Introduce the foundational types for the preprocessing/indexing subsystem that serves Gosling Designer's client-side fetchers: - JobRecord, JobStatus, and ArtifactKind model the persistent workflow state that lives in the Mongo jobs collection. - cache_key and workflow_key are pure functions that derive content-addressed keys from upstream md5 plus pipeline/processor versions. A byte change upstream with a refreshed md5 naturally invalidates cached artifacts, and a version bump forces fresh processing without any manual purge. - Processor is the ABC every preprocessing pipeline subclasses. A ProcessorRegistry resolves a file document to the first matching processor by format name. PassthroughProcessor covers formats Gosling can consume directly (CSV, TSV, bigWig). No cache backend, executor, or HTTP surface is wired up yet — those land in follow-on commits that depend on these types.

CacheBackend is a byte-range-aware pluggable store for workflow artifacts. LocalFsCache writes keys as relative paths under a configured root, puts via os.replace for atomicity, and streams reads in 64 KiB chunks with inclusive-range support — Gosling's BAM, tabix, and bbi fetchers all issue Range requests that must pass through to the cache transparently. Key validation rejects path traversal so malformed input cannot escape the cache root.

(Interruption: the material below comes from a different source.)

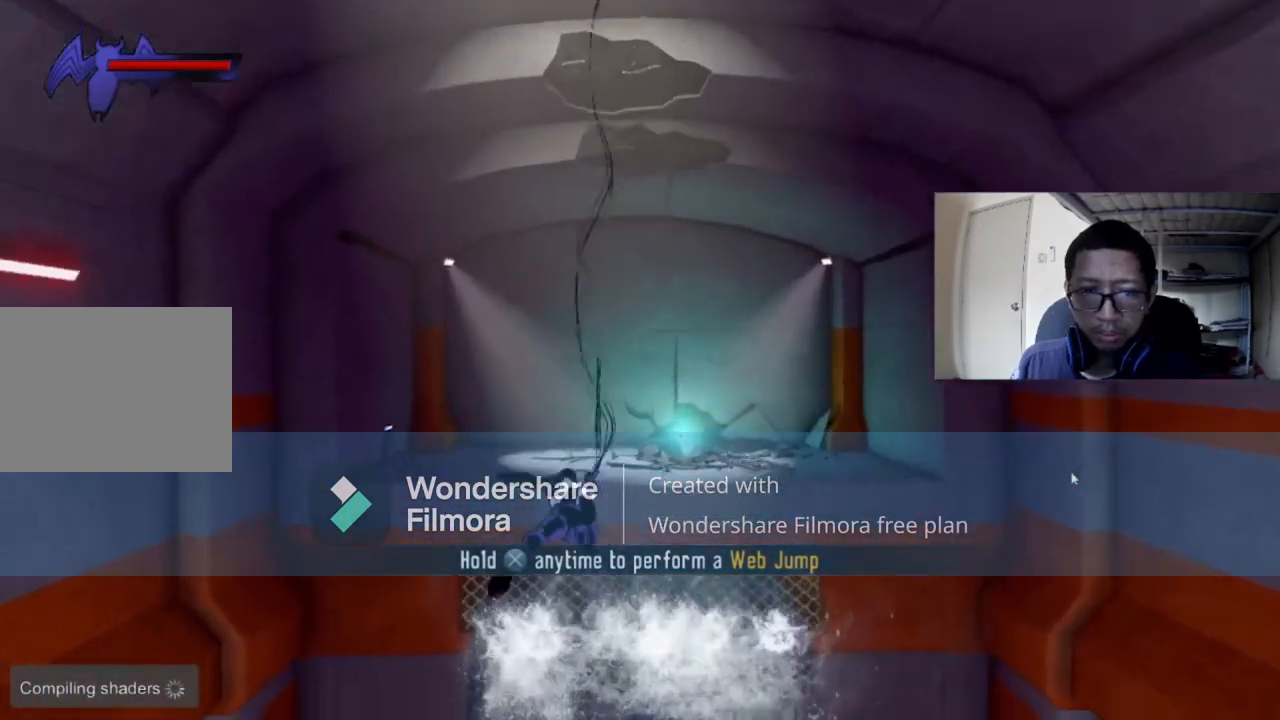
{"buttons": ["R2"], "left_stick": "up", "right_stick": "center", "events": []}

The workflow mutex uses a Mongo partial unique index on workflow_key filtered to active statuses, mirroring the atomic-upsert idiom already used by services.locks for the sync and cutover locks. claim_workflow either inserts a fresh PENDING record or — on DuplicateKeyError — attaches to the existing active job so concurrent /data and /index requests converge on one workflow per source file. A stale-threshold reclamation path covers the case where a worker crashes without releasing the mutex.

JobExecutor is the abstract interface bridging /data and /index to the processing pipeline. WoolExecutor is the concrete backend: ensure_workflow claims or attaches to the per-source mutex, and on a fresh claim fires a background task that dispatches the processor through a Wool WorkerPool. Long-running jobs are bounded with asyncio.wait_for at the call site (Wool's own @routine timeout is dispatch-only). A short retry loop tolerates the window between WorkerPool startup and discovery catching up. Two concrete processors land alongside: - BamIndexProcessor: SAM->BAM conversion (when needed) plus samtools sort and samtools index. Emits the sorted BAM and its BAI. - TabixIntervalProcessor: covers VCF, GFF, BED, BroadPeak, NarrowPeak with decompress + sort + bgzip + tabix; GTF adds a gffread conversion to GFF3 first; bigBed is converted via bigBedToBed before the BED pipeline. Both processors consult the cache per artifact kind before running the corresponding stage, giving partial-commit recovery for free: a stage-2 failure leaves the stage-1 artifact in cache, and the next retry skips the expensive stage. fetcher.download_source centralizes DRS/HTTPS source retrieval so processors can focus on the tool-invocation pipeline. An integration marker is registered for tests that shell out to real samtools or htslib, gated off by default.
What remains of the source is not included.